Как-то Иван Васильевич ездил на дальнее поле, где косили семейную пшеницу. Вернулся вечером, сдал меринка, запряженного в таратайку, на конюшню и зашагал в правление. Солнце огненно повисло над потемневшей березовой рощей. Прогнали табун. Коровы и овцы разбрелись по своим домам. Воздух был насыщен запахом свежего коровьего помета, горькой полыни и только что улегшейся дорожной пыли. В правлении были Молоканов и Морозова. У Сидора Матвеевича вызывающе багровел генеральский затылок, а реденькая полуседая челочка на лбу взмокла. Молоканов всю жизнь стригся под «бокс». У Нади страховидно расползлись по шее красные пятна. Она сидела возле раскрытого окна и глядела на улицу, на то, как падает солнце в березняк.

— Не помешал? — спросил Иван Васильевич. Молоканов, как утопающий за соломинку, ухватился за агронома и громче обычного разрешил:

— Заходь, заходь!

Романов примостился на скрипучем диване и вдруг почувствовал себя неловко — кажется, у председателя с зоотехником тяжелое объяснение. Сейчас оба прочно молчали и ему начинать свой разговор было неудобно. Это все равно, что соваться в чужой монастырь со своим уставом.

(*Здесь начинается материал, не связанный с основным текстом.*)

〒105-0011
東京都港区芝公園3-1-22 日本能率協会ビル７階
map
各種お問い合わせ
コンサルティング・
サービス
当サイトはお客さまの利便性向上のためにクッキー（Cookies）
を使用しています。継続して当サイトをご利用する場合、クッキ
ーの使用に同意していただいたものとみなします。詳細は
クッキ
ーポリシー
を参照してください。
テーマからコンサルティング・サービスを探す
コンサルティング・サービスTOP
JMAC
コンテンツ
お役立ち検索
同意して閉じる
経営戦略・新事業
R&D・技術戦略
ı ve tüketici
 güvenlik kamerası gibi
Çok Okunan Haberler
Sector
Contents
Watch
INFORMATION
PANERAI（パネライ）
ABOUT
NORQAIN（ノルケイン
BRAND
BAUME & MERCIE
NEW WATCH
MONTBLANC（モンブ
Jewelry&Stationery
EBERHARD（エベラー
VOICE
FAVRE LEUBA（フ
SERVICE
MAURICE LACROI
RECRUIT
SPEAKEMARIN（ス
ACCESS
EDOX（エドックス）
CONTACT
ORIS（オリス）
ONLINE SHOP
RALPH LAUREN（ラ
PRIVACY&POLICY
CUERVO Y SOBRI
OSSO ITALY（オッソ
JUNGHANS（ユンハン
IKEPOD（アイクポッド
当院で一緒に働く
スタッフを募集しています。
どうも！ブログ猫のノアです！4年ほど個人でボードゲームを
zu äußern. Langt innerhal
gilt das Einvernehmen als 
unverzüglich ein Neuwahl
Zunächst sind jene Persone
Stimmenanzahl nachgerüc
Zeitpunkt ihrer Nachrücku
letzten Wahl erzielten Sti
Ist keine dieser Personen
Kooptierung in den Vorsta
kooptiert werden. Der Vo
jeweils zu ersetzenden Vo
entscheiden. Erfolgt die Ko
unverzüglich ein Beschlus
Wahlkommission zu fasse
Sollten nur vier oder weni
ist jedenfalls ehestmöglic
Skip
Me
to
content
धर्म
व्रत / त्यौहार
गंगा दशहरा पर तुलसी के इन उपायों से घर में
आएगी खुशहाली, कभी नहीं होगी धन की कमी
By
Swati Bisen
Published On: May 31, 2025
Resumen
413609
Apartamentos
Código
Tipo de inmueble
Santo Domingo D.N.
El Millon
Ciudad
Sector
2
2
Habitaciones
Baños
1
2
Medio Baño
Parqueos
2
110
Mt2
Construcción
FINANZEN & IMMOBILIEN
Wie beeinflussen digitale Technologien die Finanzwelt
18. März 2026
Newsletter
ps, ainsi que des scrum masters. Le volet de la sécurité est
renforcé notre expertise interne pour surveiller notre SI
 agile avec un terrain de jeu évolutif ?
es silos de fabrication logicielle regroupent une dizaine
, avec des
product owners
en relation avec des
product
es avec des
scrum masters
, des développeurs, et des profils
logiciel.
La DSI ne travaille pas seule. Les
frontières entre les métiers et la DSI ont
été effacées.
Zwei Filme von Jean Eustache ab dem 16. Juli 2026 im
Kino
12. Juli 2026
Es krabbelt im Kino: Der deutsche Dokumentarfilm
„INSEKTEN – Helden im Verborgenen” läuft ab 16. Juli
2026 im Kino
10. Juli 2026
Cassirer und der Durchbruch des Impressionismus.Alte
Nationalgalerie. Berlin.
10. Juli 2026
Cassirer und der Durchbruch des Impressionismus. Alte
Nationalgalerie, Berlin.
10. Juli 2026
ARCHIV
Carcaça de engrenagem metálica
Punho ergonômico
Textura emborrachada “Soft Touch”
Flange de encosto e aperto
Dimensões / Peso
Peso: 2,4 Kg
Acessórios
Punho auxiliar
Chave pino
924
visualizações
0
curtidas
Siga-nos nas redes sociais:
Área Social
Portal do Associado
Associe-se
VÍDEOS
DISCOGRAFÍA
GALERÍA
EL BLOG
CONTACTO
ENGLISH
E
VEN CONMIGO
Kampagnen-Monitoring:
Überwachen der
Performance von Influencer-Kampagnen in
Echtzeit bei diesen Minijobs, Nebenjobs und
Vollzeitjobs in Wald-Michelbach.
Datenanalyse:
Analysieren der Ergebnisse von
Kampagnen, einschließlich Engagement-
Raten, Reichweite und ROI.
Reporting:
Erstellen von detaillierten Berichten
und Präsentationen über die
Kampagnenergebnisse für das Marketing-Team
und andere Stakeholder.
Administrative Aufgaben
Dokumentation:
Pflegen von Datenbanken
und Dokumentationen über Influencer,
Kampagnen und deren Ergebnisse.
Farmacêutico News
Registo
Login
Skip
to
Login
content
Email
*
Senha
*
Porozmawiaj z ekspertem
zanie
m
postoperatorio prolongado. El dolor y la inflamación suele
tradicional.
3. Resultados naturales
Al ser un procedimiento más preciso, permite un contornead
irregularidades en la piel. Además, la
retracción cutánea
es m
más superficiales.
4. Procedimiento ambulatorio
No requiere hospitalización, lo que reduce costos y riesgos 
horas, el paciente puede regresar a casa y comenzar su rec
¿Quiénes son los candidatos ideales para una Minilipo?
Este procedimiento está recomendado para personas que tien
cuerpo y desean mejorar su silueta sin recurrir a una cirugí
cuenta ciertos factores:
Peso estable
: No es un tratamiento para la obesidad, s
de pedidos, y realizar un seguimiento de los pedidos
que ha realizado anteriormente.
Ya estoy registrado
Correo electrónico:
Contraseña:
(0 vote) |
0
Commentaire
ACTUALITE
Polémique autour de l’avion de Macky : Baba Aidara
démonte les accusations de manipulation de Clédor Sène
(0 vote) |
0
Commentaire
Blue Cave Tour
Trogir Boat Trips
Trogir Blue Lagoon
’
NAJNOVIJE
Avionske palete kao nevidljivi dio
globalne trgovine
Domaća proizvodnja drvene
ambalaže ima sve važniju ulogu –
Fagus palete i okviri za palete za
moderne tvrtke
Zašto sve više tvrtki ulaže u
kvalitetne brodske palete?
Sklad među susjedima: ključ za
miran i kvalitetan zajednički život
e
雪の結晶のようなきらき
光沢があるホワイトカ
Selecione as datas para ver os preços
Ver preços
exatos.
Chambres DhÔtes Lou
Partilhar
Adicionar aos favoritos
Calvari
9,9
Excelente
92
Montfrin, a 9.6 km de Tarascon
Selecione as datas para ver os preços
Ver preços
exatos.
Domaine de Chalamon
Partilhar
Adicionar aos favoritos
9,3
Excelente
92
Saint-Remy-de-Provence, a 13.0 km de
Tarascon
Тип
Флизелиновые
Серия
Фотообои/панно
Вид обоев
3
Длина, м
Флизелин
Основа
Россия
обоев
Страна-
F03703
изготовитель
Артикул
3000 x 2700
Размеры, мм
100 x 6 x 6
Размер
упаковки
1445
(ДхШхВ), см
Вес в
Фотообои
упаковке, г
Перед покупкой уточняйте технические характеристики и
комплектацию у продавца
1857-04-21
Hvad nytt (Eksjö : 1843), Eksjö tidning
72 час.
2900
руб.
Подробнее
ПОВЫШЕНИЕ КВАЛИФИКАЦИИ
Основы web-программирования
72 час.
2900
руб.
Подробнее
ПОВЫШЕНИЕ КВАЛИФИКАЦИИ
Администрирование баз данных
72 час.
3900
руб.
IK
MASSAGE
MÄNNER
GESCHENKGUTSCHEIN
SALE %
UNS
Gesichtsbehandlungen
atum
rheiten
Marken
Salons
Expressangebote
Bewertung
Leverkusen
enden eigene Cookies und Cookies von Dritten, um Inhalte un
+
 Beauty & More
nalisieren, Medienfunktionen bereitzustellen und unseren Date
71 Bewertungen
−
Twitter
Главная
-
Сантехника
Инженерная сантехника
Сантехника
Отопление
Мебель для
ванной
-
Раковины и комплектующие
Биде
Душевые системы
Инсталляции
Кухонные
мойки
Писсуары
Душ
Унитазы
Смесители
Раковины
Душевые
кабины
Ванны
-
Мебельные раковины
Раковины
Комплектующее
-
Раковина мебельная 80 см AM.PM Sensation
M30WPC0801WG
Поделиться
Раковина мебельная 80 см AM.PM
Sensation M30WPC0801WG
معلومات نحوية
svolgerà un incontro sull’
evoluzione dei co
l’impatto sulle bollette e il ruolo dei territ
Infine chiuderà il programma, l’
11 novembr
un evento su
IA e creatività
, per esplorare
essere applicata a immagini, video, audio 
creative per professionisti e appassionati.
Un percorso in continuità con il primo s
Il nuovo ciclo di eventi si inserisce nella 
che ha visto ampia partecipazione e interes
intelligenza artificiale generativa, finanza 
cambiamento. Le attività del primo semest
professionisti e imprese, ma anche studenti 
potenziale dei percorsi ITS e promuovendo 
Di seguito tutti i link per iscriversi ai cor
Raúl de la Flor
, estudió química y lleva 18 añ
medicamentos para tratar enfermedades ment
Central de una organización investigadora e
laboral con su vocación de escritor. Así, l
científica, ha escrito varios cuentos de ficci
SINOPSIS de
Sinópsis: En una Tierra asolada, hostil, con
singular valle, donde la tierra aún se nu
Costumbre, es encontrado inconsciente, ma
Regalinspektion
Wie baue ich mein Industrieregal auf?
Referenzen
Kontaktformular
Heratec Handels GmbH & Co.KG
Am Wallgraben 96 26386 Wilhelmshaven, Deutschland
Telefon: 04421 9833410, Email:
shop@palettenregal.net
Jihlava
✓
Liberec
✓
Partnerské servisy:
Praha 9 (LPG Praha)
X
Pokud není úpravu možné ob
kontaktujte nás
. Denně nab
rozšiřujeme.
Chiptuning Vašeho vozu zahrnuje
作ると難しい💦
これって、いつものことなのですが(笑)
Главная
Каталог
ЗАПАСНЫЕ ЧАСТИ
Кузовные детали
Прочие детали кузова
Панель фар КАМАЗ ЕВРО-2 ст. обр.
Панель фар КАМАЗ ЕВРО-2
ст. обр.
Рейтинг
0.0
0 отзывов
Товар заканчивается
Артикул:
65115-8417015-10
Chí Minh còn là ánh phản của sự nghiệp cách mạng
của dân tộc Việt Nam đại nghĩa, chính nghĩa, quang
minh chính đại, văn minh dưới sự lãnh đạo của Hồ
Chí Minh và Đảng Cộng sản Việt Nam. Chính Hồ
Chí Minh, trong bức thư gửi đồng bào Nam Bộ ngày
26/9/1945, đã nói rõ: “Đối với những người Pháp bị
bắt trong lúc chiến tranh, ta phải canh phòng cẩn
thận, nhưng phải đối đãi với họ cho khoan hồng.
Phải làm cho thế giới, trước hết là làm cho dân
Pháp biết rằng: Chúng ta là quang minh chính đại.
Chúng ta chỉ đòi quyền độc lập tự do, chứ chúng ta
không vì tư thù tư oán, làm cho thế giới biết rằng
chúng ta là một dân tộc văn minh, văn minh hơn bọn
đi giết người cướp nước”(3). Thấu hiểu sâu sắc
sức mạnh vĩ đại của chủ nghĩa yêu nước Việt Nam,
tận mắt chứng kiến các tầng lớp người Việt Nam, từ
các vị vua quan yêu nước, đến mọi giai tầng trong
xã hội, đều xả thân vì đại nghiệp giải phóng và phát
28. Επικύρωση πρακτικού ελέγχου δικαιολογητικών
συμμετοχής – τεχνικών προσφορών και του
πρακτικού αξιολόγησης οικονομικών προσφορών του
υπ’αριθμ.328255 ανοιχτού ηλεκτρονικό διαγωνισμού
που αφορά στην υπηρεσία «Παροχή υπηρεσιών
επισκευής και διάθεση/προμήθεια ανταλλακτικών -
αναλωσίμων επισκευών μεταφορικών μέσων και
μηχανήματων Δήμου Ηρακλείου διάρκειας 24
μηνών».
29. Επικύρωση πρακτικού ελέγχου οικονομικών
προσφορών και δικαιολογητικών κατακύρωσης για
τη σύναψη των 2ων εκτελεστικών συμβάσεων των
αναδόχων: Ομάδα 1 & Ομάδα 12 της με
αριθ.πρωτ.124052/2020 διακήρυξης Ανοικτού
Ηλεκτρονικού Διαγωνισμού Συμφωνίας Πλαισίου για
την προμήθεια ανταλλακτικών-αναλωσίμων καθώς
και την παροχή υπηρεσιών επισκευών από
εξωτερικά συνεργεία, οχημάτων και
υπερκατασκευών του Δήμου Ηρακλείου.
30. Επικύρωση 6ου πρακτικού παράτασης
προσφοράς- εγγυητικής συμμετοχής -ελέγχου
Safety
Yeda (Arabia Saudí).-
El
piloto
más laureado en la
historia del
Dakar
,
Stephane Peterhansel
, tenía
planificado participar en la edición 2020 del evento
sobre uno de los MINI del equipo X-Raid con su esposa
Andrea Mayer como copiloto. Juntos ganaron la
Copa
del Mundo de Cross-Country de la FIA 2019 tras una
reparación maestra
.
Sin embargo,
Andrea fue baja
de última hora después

— Комедия! — наконец прорвало Молоканова. — Еще какая — яйца учат курицу жить!

Надя хмыкнула.

— Вникни, агроном: она обвиняет меня, будто я не понимаю обстановки! Каково это тебе?

— Сидор Матвеевич, — повернулась к председателю Морозова, — ведь не так все это, не так, я ведь об одном прошу, даже настаиваю: не свертывайте заготовку кормов, верните туда людей и технику.

— Опять двадцать пять! — хлопнул по столу Молоканов. — Неужели я такой безмозглый дурак, что не понимаю, чего ты от меня хочешь? Неужели я бы сам не сделал этого, ежели бы мог? Но не разорваться же мне! Сниму людей с уборки, так вот он, — он ткнул кривым пальцем в сторону Романова, — вот он за глотку меня схватит.

— Обязательно! — улыбнулся Иван Васильевич.

— Хлеб всему голова! Будет хлебушко, будет и все. И коровы как-нибудь перезимуют.